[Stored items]
┏━━

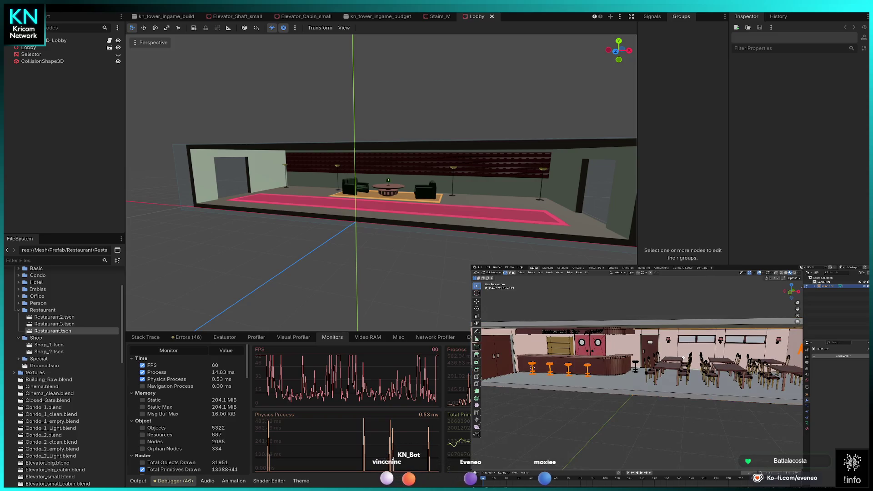
key(a)
key(m)
click(684, 358)
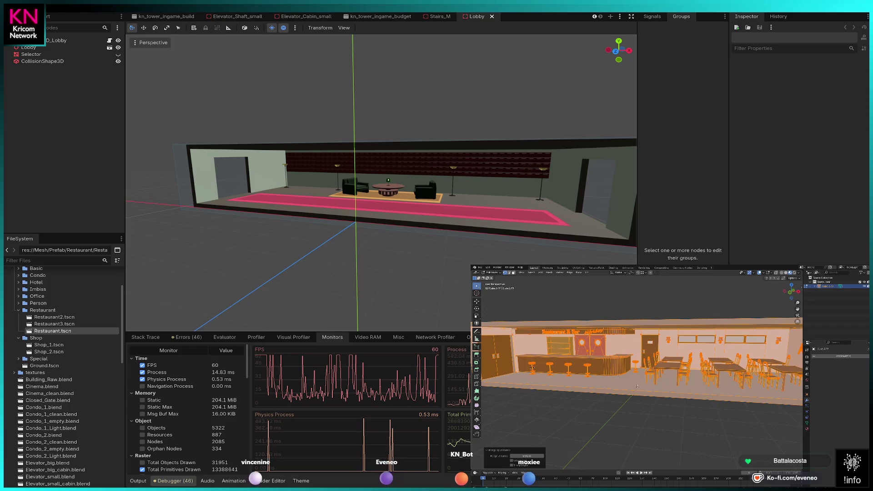
click(528, 456)
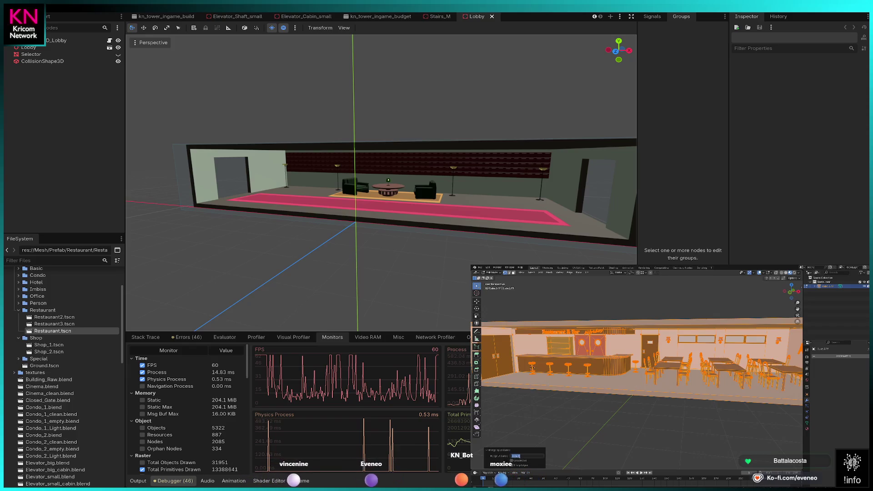
key(Return)
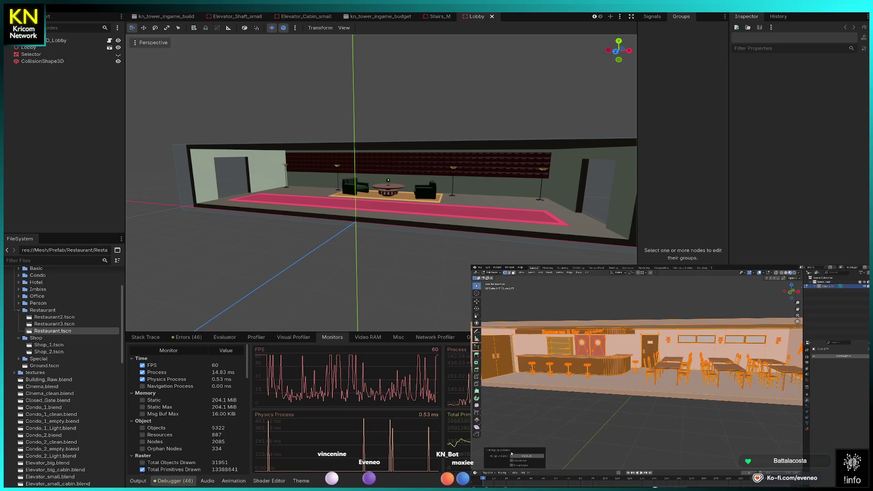
key(Tab)
Merge close vertices again from a front view of the bar, then zoom out to the full model.
scroll(646, 384, up, 2)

┗━━

▶ **EXERCISE AIM**:
Output all the data, exactly, without images.

▶ **OUTPUT FOR THIS EXERCISE**:
key(a)
key(m)
click(684, 358)
click(528, 456)
key(Return)
key(Tab)
Merge close vertices again from a front view of the bar, then zoom out to the full model.
scroll(646, 384, up, 2)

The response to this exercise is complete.